As the Kansas farm-boy interviewed on CBS affirmed, "You
can't support the troops and not support what they're doing."
Indeed, the very efforts of protestors to employ these same
categories testified to the power of the dominant construction
and the desperate condition of the opposition.
Dissenters and protesters-ordinary citizens
who try to position themselves as organized, autonomous agents
and not passive "men on the street"-fall into an anomalous
position. Protestors are not legitimate "political"
actors-these are elected officials. Their collective and independent
action separates them from the cheerleading role assigned to
the nationalist frame. And their lack of political or military
credentials exclude them from the studios where experts make
strategic and tactical pronouncements under the military frame.
Some stories may treat them sympathetically-as a valued, albeit
quirky and confused, sign of our "democratic freedoms"-but
dissenters are never part of "us" who are represented
by "ordinary (not political) Americans" or the experts
who provide models of reasonable opinion from the studio. Cable
News' coverage of this year's massive January 18 protests demonstrates
the continuing marginalization of the roles of protesters. Fox
News morning panel of experts mentioned the protests in a joking
tone, acknowledging their impressive size only to laugh at the
"incoherence" of their message, as demonstrated through
placards like "US out of Iraq and San Fransisco."

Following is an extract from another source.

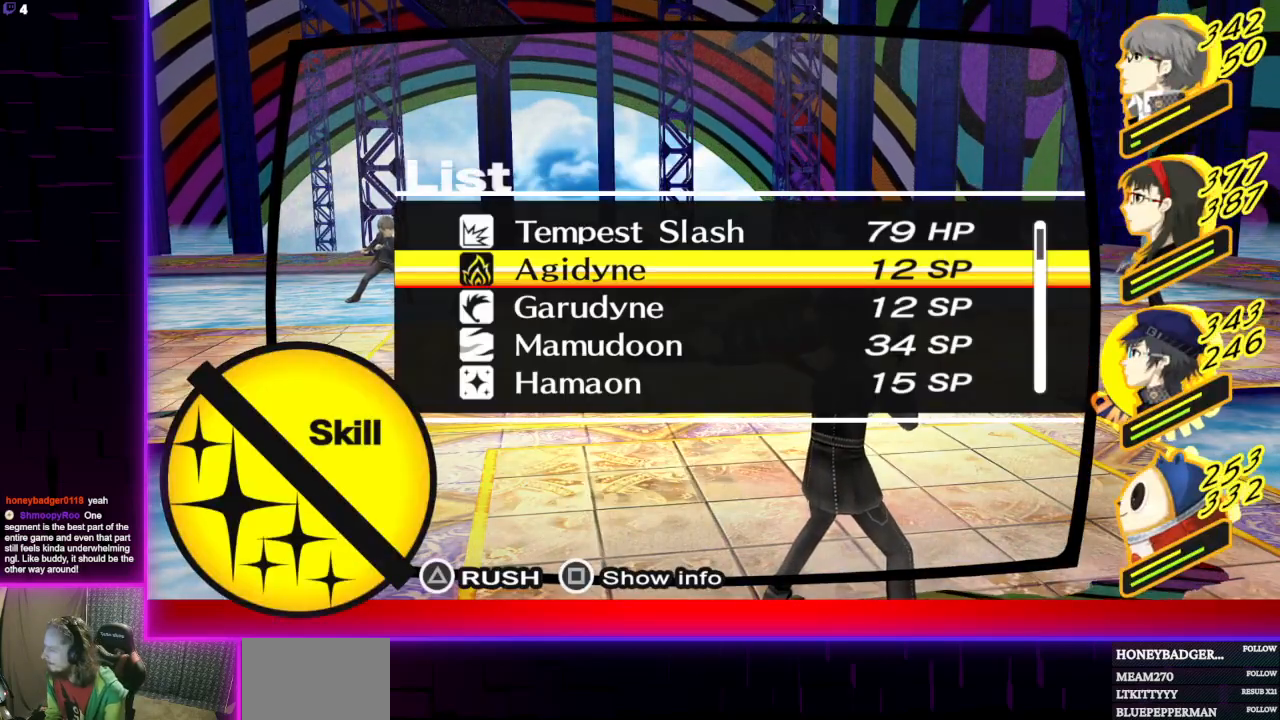
{"buttons": [], "left_stick": "center", "right_stick": "center", "events": [[134, "B", "down"], [234, "B", "up"]]}
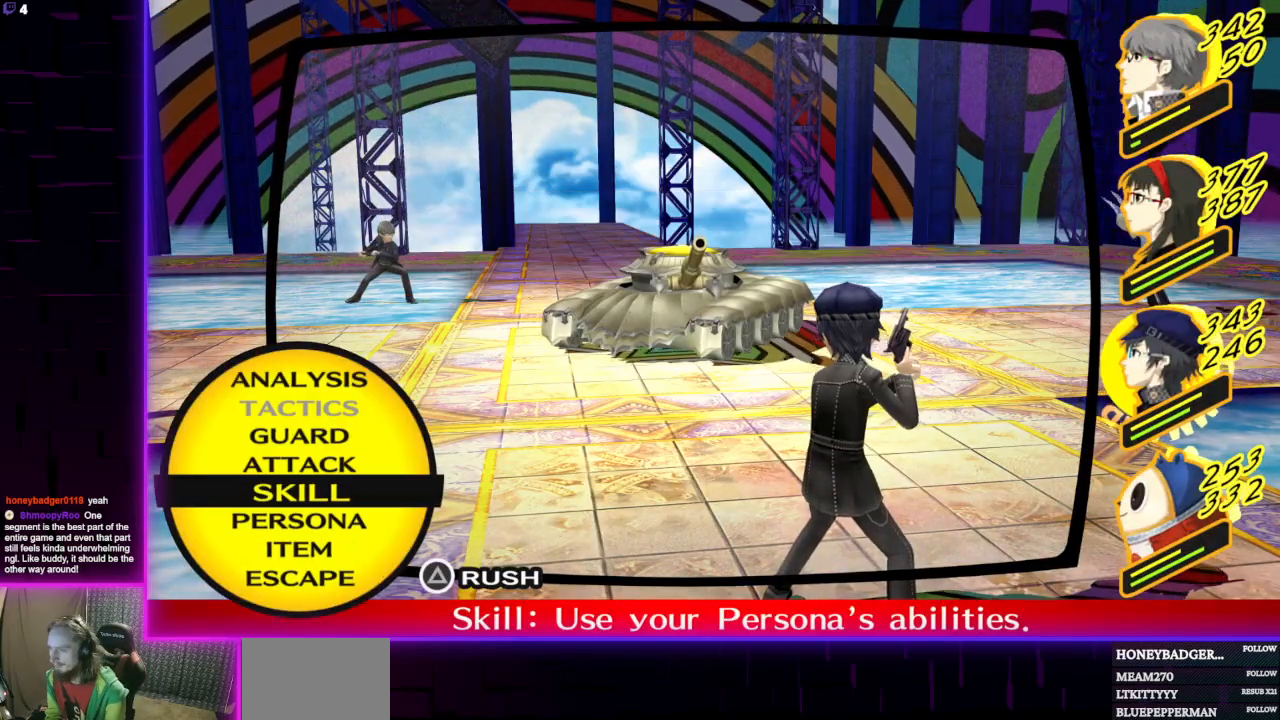
{"buttons": ["L1"], "left_stick": "center", "right_stick": "center", "events": [[133, "DPAD_DOWN", "down"], [233, "DPAD_DOWN", "up"], [500, "L1", "down"]]}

The smiles on the "experts" faces immediately faded
as they turned to serious, real news made by congressmen, the
UN inspectors, and members of the administration. MSNBC opened
a discussion of the protests by asking this question: "Protesters:
Unamerican or a good example of the freedoms our soldiers are
getting ready to go to war to defend?" In other words,
should we deal with dissenters as dangerous transgressors of
the hegemonic categories for understanding the war, or should
we incorporate them into these categories as harmless "examples"
of American freedoms? In either case, the protestors remain
a "they"; we are not invited to identify with their
critical position, and they are not invited to join the talk
radio hosts and other pundits whose answers reflect "real
American" opinion.
precision and
chaos, pristine and grotesque, culture and nature
Television news produced the story of
the war in terms of an opposition between precision and chaos,
encouraging the interpretation of this narrative through the
mechanism of already circulating cultural categories. Both the
military and the media consistently described the American war
effort through the poetic language of precision. All the networks
ran effusive special reports on the high tech weapons in the
U.S. arsenal. All spokesmen emphasized the accuracy of these
weapons, which were said to strike their military targets unerringly.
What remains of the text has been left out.